● **Task instructions**: I'd like the entries that follow repeated exactly, with the pictures left out.

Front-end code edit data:
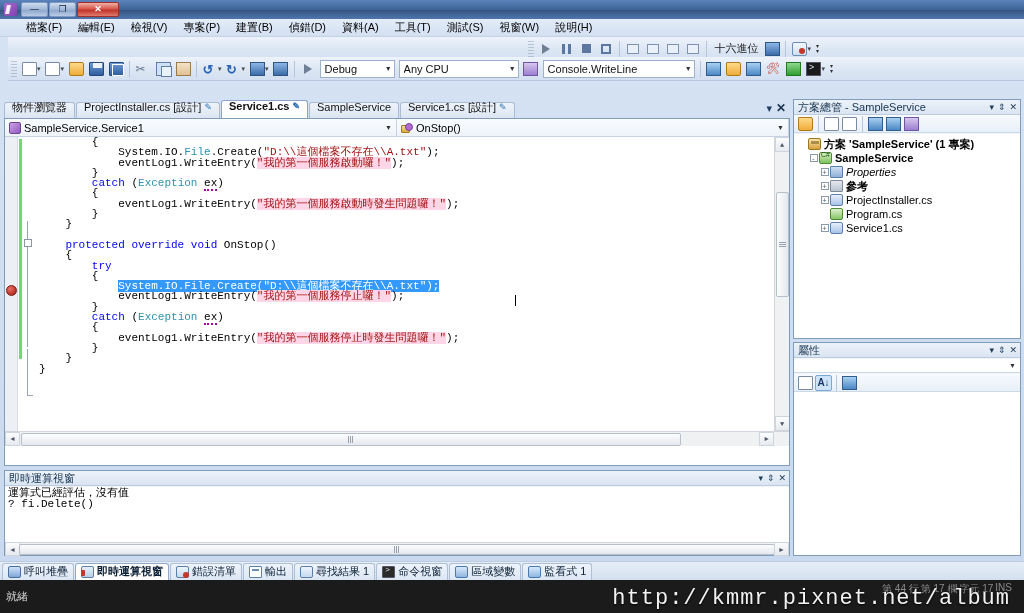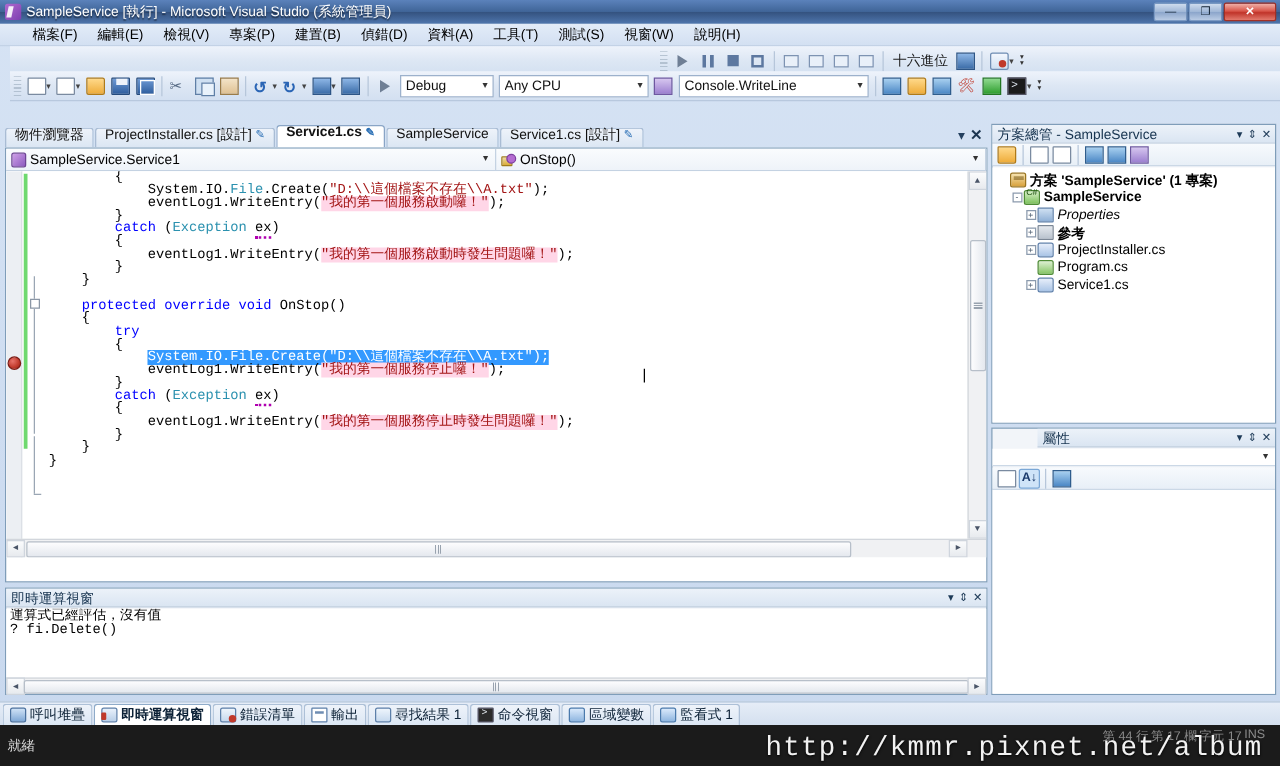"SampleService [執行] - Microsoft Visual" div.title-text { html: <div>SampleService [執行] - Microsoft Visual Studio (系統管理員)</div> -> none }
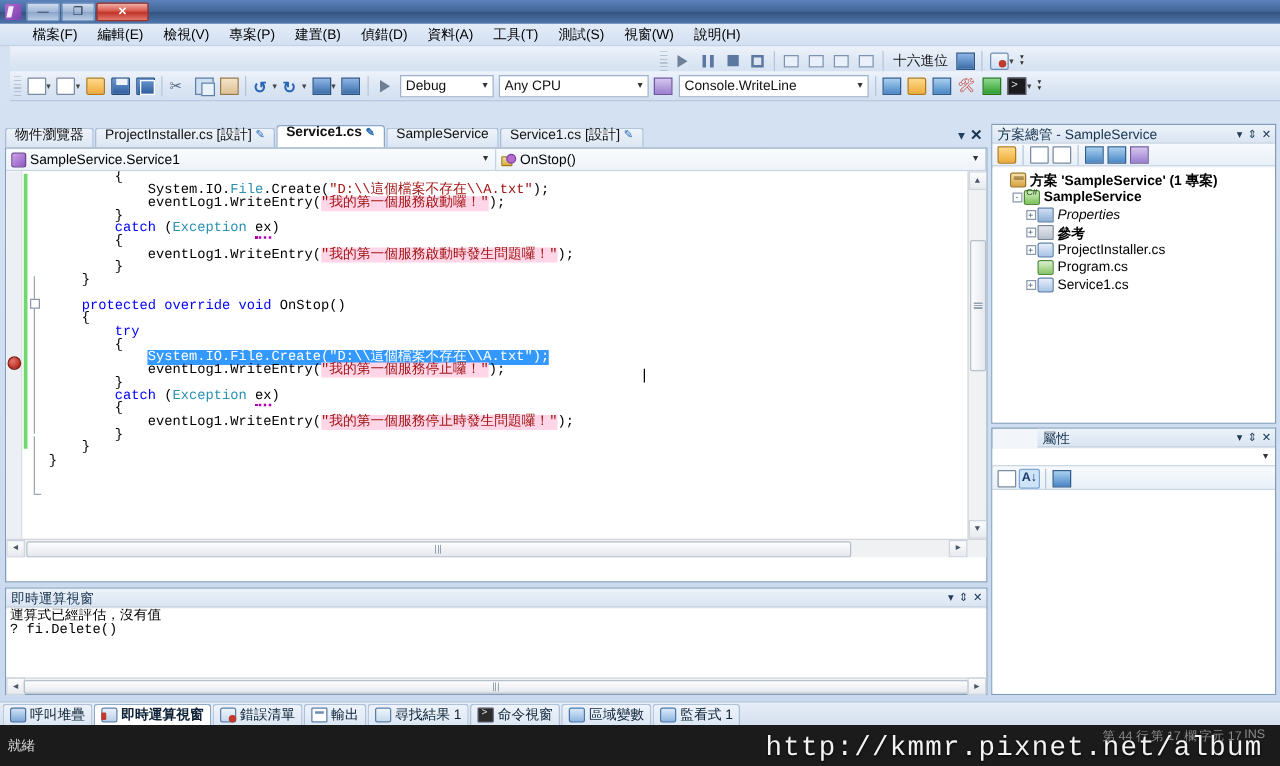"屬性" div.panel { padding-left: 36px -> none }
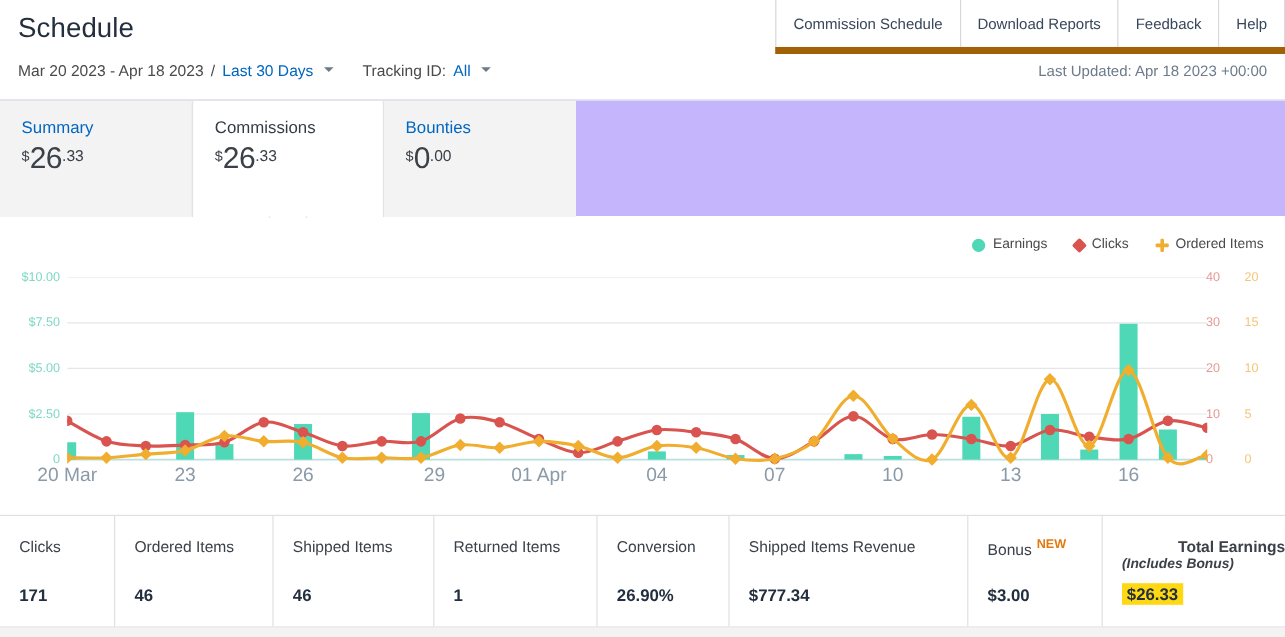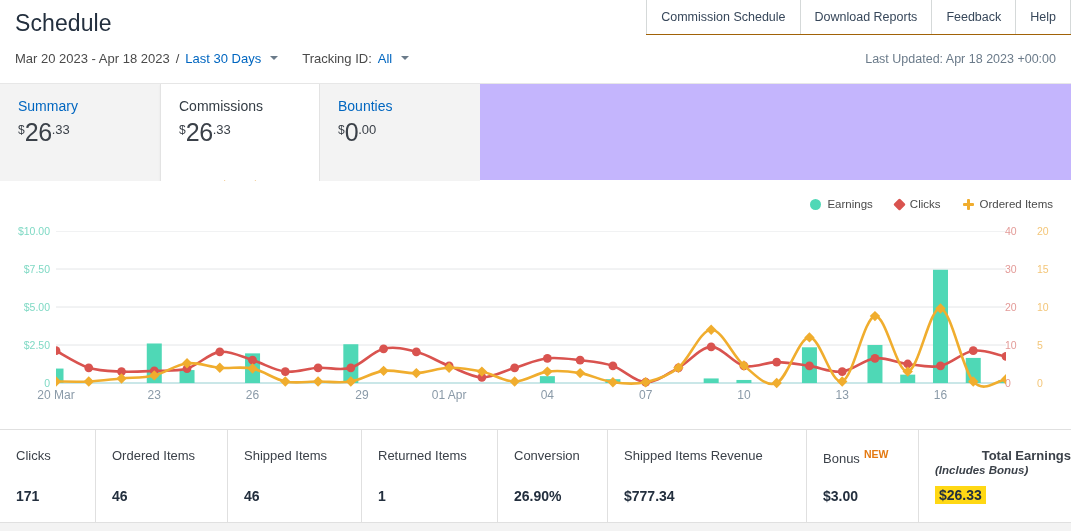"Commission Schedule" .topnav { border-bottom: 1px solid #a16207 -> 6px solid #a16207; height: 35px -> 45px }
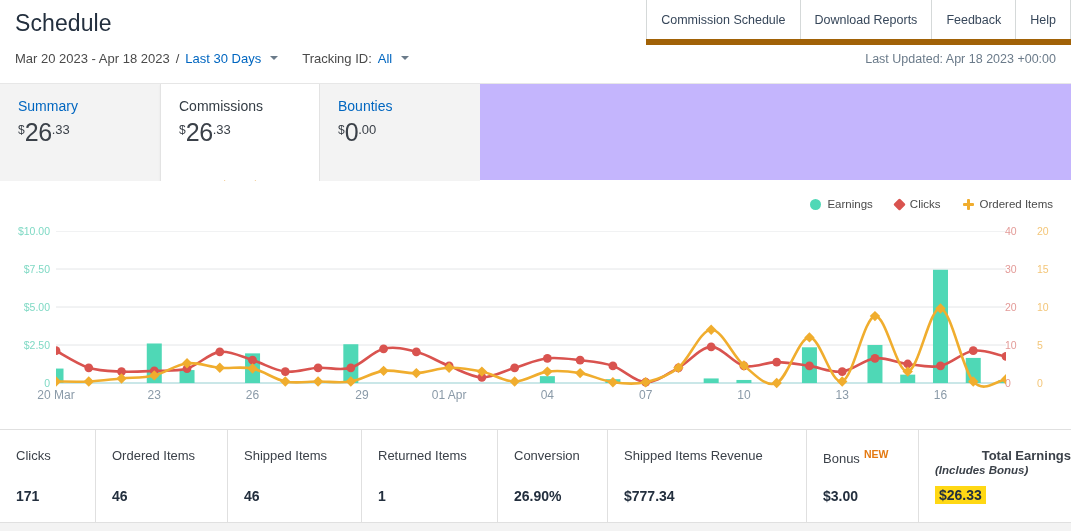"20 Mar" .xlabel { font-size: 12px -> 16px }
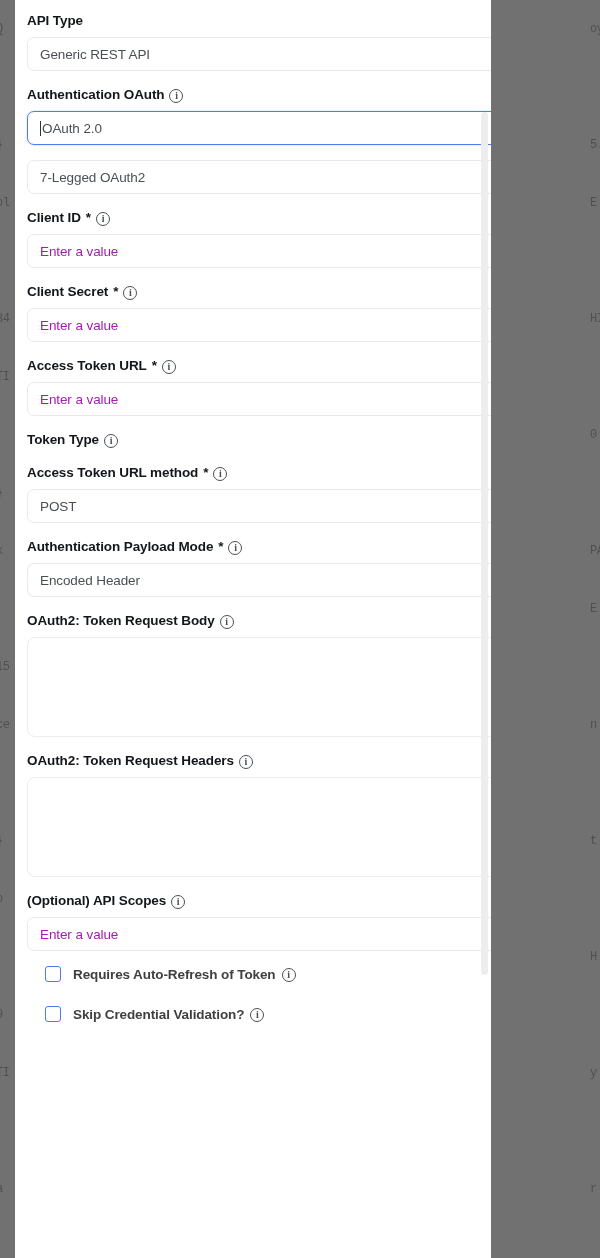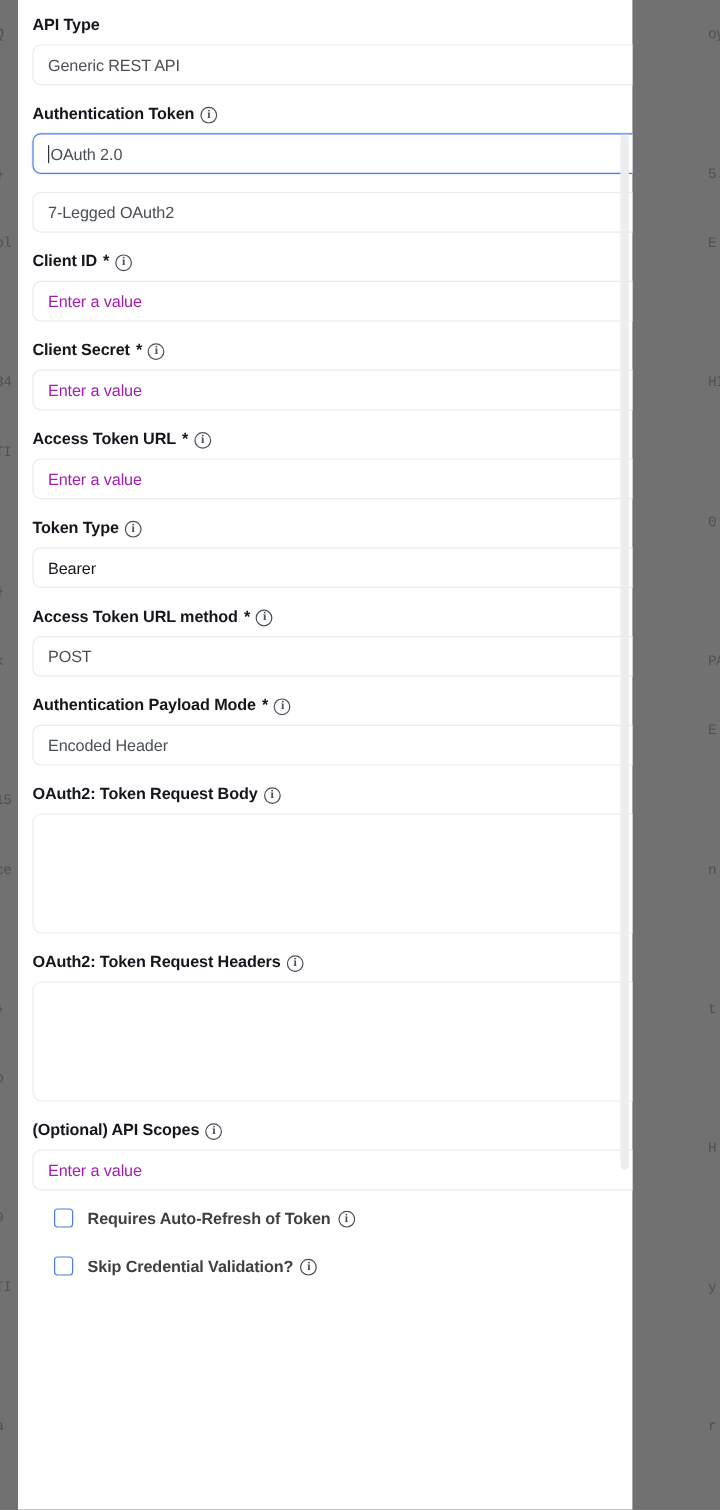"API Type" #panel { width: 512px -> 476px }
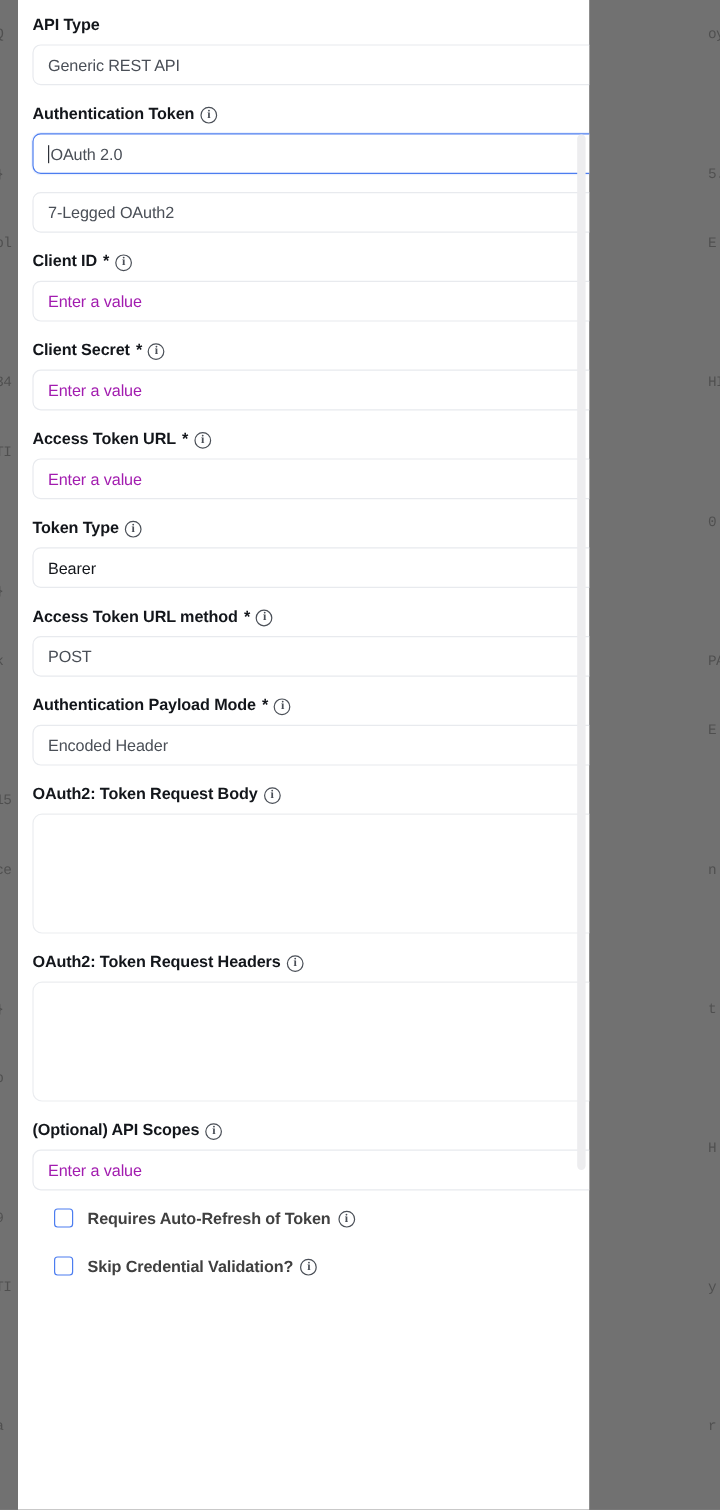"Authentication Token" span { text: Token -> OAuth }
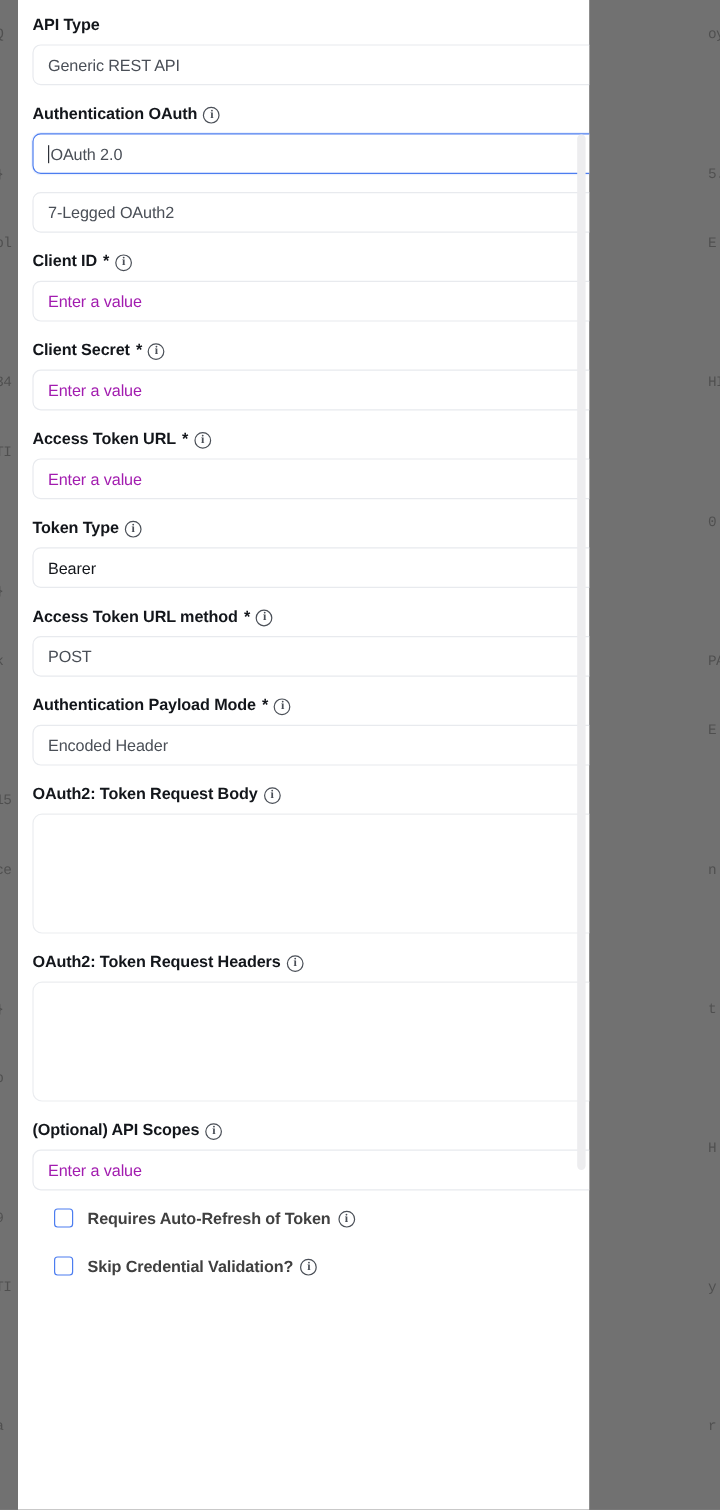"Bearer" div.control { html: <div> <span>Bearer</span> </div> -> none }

● **Solved problem**:
"SampleService [執行] - Microsoft Visual" div.title-text { html: <div>SampleService [執行] - Microsoft Visual Studio (系統管理員)</div> -> none }
"屬性" div.panel { padding-left: 36px -> none }
"Commission Schedule" .topnav { border-bottom: 1px solid #a16207 -> 6px solid #a16207; height: 35px -> 45px }
"20 Mar" .xlabel { font-size: 12px -> 16px }
"API Type" #panel { width: 512px -> 476px }
"Authentication Token" span { text: Token -> OAuth }
"Bearer" div.control { html: <div> <span>Bearer</span> </div> -> none }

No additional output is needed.